Tags

, , , , , , , , ,


Those who know me or read this blog religiously (bwahahahahahaha) know that I have an inexplicable intolerance for commercials.  Stupid commercials in particular.

Now that the holidays are upon us, I’ve been inundated with commercials featuring jolly old St. Nick, or Santa Claus if your prefer.  These annoy me endlessly mostly because of the sheer stupidity of the commercials, but also because any kids watching that still believe may see things that conflict with those beliefs.

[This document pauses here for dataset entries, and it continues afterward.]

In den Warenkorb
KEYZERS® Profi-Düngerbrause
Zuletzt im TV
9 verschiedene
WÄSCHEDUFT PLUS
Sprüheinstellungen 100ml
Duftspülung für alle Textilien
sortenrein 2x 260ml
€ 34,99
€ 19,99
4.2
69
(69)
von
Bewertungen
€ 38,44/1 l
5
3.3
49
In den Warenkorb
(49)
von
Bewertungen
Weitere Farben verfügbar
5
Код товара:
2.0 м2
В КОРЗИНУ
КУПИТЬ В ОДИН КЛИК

There is one commercial, however, that evokes an irate, perhaps irrational, reaction from me every time I see it.  And every time I see it I yell at the TV.  Here is the commercial:

So according to Apple, there is no Santa magic because Santa uses the iPhone for everything.  Query:  Does Santa really need directions to a child’s house?  Hell no, he already knows it.  Does Santa really care how cold it is in Santa Fe?  Hell no, he lives in the fucking North Pole.  There’s no email with the Naughty and Nice list, Apple.  Santa makes the list, and checks it twice.  He doesn’t then email it to himself.  Assholes.  Go easy on the cookies?  Since when has Mrs. Claus cared about Santa’s figure?  The dude drinks billions of glasses of milk and eats billions of cookies in one night, and he’s lived forever.  I doubt she’s really worried about his calorie intake.

Furthermore, I wonder why Apple even wastes money advertising for the iPhone.  Every hipster in America either has one or wants one.  Tech magazines do their advertising for them.  They don’t need to make commercials.

Give the Santa bit a fucking break, people.  It’s lame, it’s tiresome, and it’s completely unoriginal.  And it insults the intelligence of people smart enough to know the commercials are dumb.